Wednesday, June 4, 2025

Bruce LaBruce | No Skin Off My Ass / 1991

 playing roles

by Douglas Messerli


Bruce LaBruce (screenwriter and director) No Skin Off My Ass / 1991

 

With $14,000 and using himself and his then lover Klaus von Brücker as the major actors, now famed queer film director Bruce LaBruce created his first film, No Skin Off My Ass, which has since become a cult favorite and is recognized as an innovative, punk film, which Alexander Cavluzzo describes as “the voice of hardcore, tongue-in-cheek dissent with porn-packed political allegories.”

     It begins with LaBruce, described throughout as The Hairdresser, encountering for the second time in a day, what he believes to be a neo-Nazi skinhead (von Brücker), sitting a shiver at a local play yard bench.



     He offers him a room for the night, takes him home and provides him with a hot bath, while he explains that although he has a large clientele, and is successful businessman, he has grown less and less interested in his work as he has increasingly become obsessed by skinheads.

     Through this film, LaBruce gives us a close analysis of skinhead behavior, desires, differences, and purposes. What he doesn’t know is that actually this “skinhead” is not really a skinhead, but a young man who, as his sister Jonesy (G. B. Jones) reveals, often goes into his “bit,” in which for days at a time he grows mute, frustrating family and friends.

     LaBruce, not at all comprehending the strange boy his has picked up, despite his sexual desires, puts him into the guest room and retires for the night into his own room.

     The next morning the young “skinhead” escapes to visit his lesbian sister, Jonesy, who with her friends is making a documentary around the Symbionese Liberation Army.

     Von Brücker would also like to be in her film, for which she forces him to strip and seduce the lesbian women, all to utterly no success.

      Later, the “skinhead” has a dream about an S&M sexual situation involving The Hairdresser, who cuffs him and demands the young man roil around the bathroom stool. He returns to his so-called savior and again spends a sexless night, this happening for a period, before finally Jonesy makes a visit to the place, while The Hairdresser is entertaining a neighborhood or family child at the same play yard we saw earlier.

     He returns to encounter Jonesy berating her brother in his living room, she insisting that her brother is really gay and obviously is attracted to The Hairdresser, arguing they should simply admit that they are both gay, settle down and have sex.



      Some of LaBruce’s and von Brücker private sexual tapes follow, which in 1991 were considered pornography, but which today seem rather sexual tame.
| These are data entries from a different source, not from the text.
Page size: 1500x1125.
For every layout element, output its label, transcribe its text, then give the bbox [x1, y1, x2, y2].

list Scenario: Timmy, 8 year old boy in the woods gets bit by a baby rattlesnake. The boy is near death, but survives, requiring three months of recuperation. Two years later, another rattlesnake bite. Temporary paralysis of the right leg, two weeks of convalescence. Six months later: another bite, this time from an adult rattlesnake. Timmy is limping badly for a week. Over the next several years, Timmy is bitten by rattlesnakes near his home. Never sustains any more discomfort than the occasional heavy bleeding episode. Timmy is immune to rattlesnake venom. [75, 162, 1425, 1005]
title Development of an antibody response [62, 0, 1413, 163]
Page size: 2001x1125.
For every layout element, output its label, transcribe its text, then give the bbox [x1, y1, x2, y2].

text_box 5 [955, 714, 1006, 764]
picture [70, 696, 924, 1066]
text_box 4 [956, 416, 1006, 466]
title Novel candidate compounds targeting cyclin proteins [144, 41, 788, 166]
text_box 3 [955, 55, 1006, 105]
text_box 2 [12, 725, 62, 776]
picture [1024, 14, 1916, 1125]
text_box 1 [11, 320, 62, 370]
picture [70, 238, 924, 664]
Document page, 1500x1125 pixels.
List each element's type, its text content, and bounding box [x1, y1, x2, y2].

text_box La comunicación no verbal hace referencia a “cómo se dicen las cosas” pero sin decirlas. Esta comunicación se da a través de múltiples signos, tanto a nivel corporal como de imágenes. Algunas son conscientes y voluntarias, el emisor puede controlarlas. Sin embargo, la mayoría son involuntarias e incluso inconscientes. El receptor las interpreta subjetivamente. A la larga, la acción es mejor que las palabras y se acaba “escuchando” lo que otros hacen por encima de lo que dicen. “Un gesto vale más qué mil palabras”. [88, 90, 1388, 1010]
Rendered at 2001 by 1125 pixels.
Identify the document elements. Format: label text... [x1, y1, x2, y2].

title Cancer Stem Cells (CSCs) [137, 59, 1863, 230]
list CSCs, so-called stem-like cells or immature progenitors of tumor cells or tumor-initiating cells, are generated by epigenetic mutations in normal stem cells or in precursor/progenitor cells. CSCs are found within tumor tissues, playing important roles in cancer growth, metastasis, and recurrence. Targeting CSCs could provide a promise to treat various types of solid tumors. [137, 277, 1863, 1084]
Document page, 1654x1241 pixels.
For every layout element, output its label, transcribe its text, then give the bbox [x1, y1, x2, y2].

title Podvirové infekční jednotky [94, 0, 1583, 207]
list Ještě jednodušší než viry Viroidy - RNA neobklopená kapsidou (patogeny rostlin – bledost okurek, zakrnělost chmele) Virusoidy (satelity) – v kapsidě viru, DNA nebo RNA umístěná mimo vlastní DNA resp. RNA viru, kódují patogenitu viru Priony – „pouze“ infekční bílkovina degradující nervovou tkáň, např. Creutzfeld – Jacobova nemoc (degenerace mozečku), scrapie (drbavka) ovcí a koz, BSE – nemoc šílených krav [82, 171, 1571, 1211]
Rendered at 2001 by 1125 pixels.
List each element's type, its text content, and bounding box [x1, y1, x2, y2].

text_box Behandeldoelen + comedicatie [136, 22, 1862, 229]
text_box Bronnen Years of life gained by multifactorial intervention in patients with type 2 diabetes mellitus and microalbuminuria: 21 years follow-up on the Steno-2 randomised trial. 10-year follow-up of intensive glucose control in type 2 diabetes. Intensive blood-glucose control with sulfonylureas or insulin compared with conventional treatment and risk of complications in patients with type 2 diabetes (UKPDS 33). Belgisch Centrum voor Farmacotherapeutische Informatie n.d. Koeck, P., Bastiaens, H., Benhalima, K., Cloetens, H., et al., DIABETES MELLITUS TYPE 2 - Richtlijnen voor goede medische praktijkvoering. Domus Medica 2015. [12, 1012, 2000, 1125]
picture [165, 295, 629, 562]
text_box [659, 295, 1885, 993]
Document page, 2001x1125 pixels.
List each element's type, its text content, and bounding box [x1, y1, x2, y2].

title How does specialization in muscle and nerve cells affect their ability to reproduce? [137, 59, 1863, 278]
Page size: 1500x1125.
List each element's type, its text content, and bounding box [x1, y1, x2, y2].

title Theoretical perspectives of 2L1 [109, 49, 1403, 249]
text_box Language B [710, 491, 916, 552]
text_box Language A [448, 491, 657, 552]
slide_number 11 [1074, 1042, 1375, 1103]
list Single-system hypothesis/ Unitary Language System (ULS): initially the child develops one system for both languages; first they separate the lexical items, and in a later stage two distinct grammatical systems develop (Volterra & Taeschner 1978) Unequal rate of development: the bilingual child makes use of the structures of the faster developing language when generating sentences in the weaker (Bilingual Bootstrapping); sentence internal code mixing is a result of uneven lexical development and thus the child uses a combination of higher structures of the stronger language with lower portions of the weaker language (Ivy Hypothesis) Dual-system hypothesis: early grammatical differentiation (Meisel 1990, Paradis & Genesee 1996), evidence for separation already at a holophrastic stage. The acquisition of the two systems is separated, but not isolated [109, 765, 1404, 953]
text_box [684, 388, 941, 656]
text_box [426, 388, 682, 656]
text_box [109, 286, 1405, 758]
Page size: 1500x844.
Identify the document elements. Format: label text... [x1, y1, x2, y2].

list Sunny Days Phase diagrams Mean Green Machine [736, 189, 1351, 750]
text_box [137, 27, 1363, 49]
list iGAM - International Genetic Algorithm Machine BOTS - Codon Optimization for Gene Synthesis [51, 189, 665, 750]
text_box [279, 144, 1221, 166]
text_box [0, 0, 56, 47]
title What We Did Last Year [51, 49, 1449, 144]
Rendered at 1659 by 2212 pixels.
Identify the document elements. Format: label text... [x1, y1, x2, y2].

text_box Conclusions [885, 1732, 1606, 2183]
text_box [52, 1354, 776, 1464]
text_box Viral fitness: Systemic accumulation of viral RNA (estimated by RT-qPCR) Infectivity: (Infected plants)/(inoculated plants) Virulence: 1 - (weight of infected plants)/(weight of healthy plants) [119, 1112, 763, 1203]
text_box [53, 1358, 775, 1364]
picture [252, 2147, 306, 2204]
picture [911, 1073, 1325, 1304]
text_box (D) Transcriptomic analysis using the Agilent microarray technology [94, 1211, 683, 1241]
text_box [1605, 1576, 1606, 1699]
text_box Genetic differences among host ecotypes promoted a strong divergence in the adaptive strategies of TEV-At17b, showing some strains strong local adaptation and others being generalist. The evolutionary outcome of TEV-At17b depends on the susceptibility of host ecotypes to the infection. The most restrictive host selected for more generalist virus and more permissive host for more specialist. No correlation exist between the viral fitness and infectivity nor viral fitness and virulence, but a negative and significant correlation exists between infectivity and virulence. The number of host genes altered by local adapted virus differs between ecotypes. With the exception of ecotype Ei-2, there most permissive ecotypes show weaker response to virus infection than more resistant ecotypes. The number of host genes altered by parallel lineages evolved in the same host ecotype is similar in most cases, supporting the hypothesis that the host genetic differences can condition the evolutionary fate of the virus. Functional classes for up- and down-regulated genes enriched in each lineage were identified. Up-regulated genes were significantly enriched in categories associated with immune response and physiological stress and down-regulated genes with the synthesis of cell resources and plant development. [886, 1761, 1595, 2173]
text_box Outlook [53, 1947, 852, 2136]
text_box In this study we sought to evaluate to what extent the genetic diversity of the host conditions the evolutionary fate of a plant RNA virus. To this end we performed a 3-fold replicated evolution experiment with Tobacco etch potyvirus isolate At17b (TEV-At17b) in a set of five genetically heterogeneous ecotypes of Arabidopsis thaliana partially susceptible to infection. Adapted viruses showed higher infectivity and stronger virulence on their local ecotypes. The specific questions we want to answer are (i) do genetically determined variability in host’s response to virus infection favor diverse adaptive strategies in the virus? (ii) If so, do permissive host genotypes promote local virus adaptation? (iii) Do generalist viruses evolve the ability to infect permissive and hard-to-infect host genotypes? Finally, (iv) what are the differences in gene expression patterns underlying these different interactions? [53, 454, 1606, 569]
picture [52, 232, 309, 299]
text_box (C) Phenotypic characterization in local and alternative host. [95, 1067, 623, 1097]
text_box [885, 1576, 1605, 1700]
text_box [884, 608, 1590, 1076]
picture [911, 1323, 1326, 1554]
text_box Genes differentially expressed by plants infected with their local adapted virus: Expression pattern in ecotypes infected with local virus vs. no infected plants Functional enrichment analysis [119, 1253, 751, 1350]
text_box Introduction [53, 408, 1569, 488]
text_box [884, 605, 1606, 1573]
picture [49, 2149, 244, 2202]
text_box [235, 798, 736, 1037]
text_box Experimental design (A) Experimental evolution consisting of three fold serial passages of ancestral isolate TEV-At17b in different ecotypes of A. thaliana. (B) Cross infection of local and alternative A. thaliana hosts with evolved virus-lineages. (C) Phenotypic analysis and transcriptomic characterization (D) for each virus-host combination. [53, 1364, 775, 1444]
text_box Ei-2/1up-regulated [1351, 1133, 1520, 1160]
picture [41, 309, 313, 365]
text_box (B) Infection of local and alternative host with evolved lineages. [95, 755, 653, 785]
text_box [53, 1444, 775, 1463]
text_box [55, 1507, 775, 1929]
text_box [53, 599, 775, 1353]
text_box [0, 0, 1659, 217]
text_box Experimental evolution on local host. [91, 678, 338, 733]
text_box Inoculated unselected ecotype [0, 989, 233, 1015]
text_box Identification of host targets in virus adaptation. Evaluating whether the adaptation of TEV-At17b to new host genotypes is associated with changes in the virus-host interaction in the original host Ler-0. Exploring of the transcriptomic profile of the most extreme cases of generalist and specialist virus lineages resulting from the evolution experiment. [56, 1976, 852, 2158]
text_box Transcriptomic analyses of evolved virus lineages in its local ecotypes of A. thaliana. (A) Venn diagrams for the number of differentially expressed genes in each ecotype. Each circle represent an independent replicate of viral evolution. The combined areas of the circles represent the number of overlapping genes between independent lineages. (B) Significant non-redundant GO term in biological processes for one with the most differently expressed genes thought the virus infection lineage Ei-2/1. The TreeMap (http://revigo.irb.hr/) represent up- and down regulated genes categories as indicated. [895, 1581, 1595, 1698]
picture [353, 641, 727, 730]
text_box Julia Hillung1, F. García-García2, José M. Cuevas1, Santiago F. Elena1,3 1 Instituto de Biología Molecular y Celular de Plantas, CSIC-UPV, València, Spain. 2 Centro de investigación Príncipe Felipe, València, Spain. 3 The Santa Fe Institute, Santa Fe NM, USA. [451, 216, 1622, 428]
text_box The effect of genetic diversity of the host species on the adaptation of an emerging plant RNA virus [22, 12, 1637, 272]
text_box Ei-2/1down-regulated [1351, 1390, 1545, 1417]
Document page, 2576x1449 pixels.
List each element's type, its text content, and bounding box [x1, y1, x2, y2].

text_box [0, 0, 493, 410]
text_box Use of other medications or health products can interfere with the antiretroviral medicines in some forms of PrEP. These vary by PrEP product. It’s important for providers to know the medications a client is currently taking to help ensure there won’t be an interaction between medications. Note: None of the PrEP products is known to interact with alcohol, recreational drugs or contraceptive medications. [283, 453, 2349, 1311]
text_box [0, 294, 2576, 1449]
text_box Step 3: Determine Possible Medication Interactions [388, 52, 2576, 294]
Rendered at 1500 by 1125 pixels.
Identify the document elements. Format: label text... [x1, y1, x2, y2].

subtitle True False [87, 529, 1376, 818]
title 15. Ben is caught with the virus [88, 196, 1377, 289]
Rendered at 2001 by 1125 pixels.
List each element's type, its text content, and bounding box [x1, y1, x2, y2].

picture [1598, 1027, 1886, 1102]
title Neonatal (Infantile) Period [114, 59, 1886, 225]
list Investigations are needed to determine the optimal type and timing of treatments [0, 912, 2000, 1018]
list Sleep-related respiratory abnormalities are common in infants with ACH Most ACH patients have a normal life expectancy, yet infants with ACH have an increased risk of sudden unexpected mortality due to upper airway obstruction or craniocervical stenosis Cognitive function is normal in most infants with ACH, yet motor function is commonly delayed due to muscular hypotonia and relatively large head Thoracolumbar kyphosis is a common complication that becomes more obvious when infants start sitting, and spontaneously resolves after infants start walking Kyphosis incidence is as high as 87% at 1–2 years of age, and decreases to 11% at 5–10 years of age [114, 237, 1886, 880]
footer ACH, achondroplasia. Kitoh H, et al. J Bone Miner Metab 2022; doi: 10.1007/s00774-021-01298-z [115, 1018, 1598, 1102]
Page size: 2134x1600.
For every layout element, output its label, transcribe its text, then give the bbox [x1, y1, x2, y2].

Yet, at least the two are finally a true couple, as the former Skinhead gets a moccasin hairdo while a punk band shouts out repeatedly, “Be a fag.

     The two are finally a true couple, as the former Skinhead gets a moccasin hairdo while a punk band shouts out repeatedly, “Be a fag.” Indeed, the score throughout is utterly fascinating.              

     Jonesy admits that her film as never made because there was no financial backing, and she is now in trouble with the police for her graffiti works. She will probably have to leave town, she reports.

    According to LaBruce the film is "a queer retelling of Robert Altman's That Cold Day in the Park (1969). Altman’s film is based on the novel by Peter Miles. As LaBruce describes it, “Altman de-queered it, so I decided to re-queer it... When I showed the film for the first time in Los Angeles in 1991, somebody brought Miles to my screening and he said my no-budget Super-8 movie was better than the Altman version! He gave me an autographed copy of his novel inscribed: ‘You got it right.’"

 

Los Angeles, June 3, 2025

Reprinted from My Queer Cinema blog (June 2025).